Wie von Finanzverwalter Hans von Bergen zu vernehmen war sind die Gemeindefinanzen nach wie vor im Lot was auch der Finanzplan bestätigt. Gemäss den präsentieren Prognosezahlen wird sich das Eigenkapital bis ins Jahr 2021 kaum verändern und es kann von einer stabilen Finanzlage gesprochen werden. Das Budget für das kommende Jahr rechnet in der Hauptrechnung bei einem Gesamtaufwand von 3.25 Mio. Franken mit einem Ertragsüberschuss von 33‘000 Franken und das Ergebnis beim Gesamthaushalt dürfte mit 77‘000 Franken im Plus liegen. Für das Jahr 2017 rechnet Brienzwiler mit Nettoinvestitionen von 400‘000 Franken, wovon der grosse Teil der Ausgaben die Bereiche Wasser- und Abwasserversorgung betrifft. Da die Reserven in diesen Spezialfinanzierungen relativ gering sind, dürften die Investitionen vor allem beim Wasser wohl kaum ohne Gebührenanpassung möglich sein, so der Mahnfinger des Finanzverwalters.

Der beantragte Kredit von 110‘000 Franken für die Sanierung von Abwasserleitungen im Trassee der Brünigstrasse zwischen Stempfi und Gummli war ebenso unbestritten wie der Antrag des Gemeinderates, die Rechnungsprüfungskommission aufzuheben und das Mandat künftig an die Lüthi Treuhand AG Brienz zu übertragen.

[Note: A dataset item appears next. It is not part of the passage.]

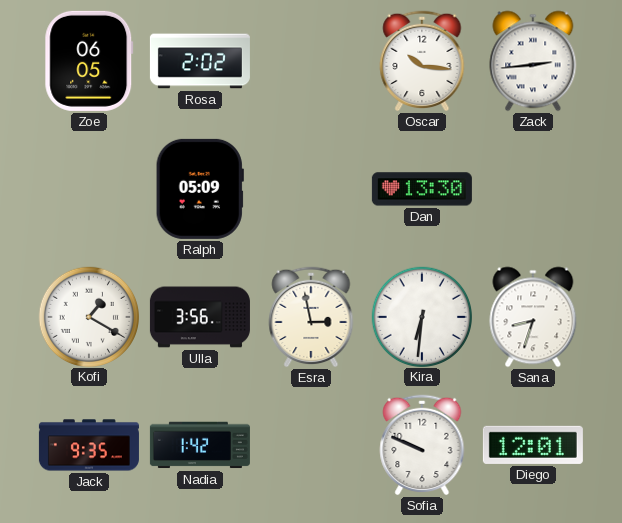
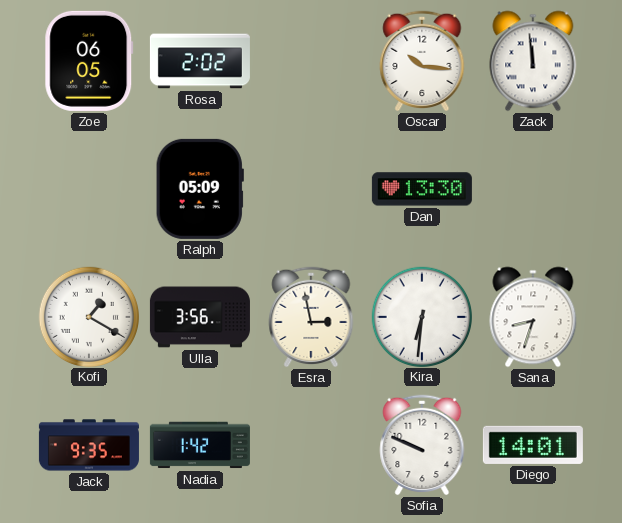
Zack: 2:44 -> 11:59
Diego: 12:01 -> 14:01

Im Verschiedenen konnte die Versammlung zur Kenntnis nehmen, dass die Arbeiten der amtlichen Vermessung im Wilervorsass termingerecht vorangehen und mit allen Baurechtsnehmern eine einvernehmliche Grenzfestlegung erzielt werden konnte. Wie von Gemeinderat Simon Schild zu erfahren war gehen die Vermessungsarbeiten im nächsten Jahr an der Alp Oltscheren und auf der Burg weiter und mit einer Planauflage sollte im 2018 gerechnet werden können. Somit wäre dann das ganze Gemeindegebiet amtlich vermessen.